### WORK INSTRUCTIONS:
#1 In the perf clockid thread, why does Pawel question making the new clockid field unsigned?
#2 Answer these questions from the perf clockid thread:
(a) Which field does the patch replace with the new __u32 clockid field?
(b) What does Pawel say he would return in the default case?
(c) At what time did Peter Zijlstra send his reply to Pawel Moll?
*** EXTRACTED TEXT ***
On Fri, 2015-02-20 at 14:29 +0000, Peter Zijlstra wrote:
> The below patch makes the distinction between these two cases by
> adding perf_event_clock() which is used for the second case. It
> further makes this configurable on a per-event basis, but adds a few
> sanity checks such that we cannot combine events with different clocks
> in confusing ways.

The idea works for me (obviously :-)

> And since we then have per-event configurability we might as well
> retain the 'legacy' behaviour as a default.

Don't mind that at all.

> @@ -334,8 +335,7 @@ struct perf_event_attr {
>  	 */
>  	__u32	sample_stack_user;
>  
> -	/* Align to u64. */
> -	__u32	__reserved_2;
> +	__u32	clockid;

I thought about it, but was sort-of-afraid to propose it :-)

Now, one thing I'm not 100% sure about it is it being unsigned, as
clockid_t is signed for a reason (negative values have meaning - eg.
dynamic clocks, which could be useful in some circumstances). Of course
casting could be an answer, but is there any reason not to make it
__s32?

> +		default:
> +			/* XXX add: clock_id_valid() && clock_gettime_ns() ? */
> +			err = -EINVAL;
> +			goto err_alloc;
> +		}

If you asked me, I'd say -EINVAL, no default.

Cheers!

Pawel


^ permalink raw reply	[flat|nested] 10+ messages in thread

* Re: [RFC][PATCH 2/2] perf: Add per event clockid support
  2015-02-20 15:28   ` Pawel Moll
@ 2015-02-20 16:01     ` Peter Zijlstra
  0 siblings, 0 replies; 10+ messages in thread
From: Peter Zijlstra @ 2015-02-20 16:01 UTC (permalink / raw)
*** End of EXTRACTED TEXT ***
*** SUPPLIED DATA ***
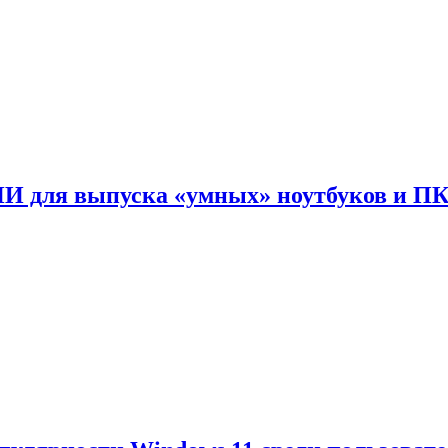
ИИ для выпуска «умных» ноутбуков и П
*** End of SUPPLIED DATA ***
### EXERCISE RESPONSES:
#1 clockid_t is signed for a reason: negative values have meaning, such as dynamic clocks, which could be useful in some circumstances. Pawel grants that casting could work, but he asks whether there is any reason not to make the field __s32.

#2
(a) __reserved_2
(b) -EINVAL, with no default
(c) 2015-02-20 16:01 UTC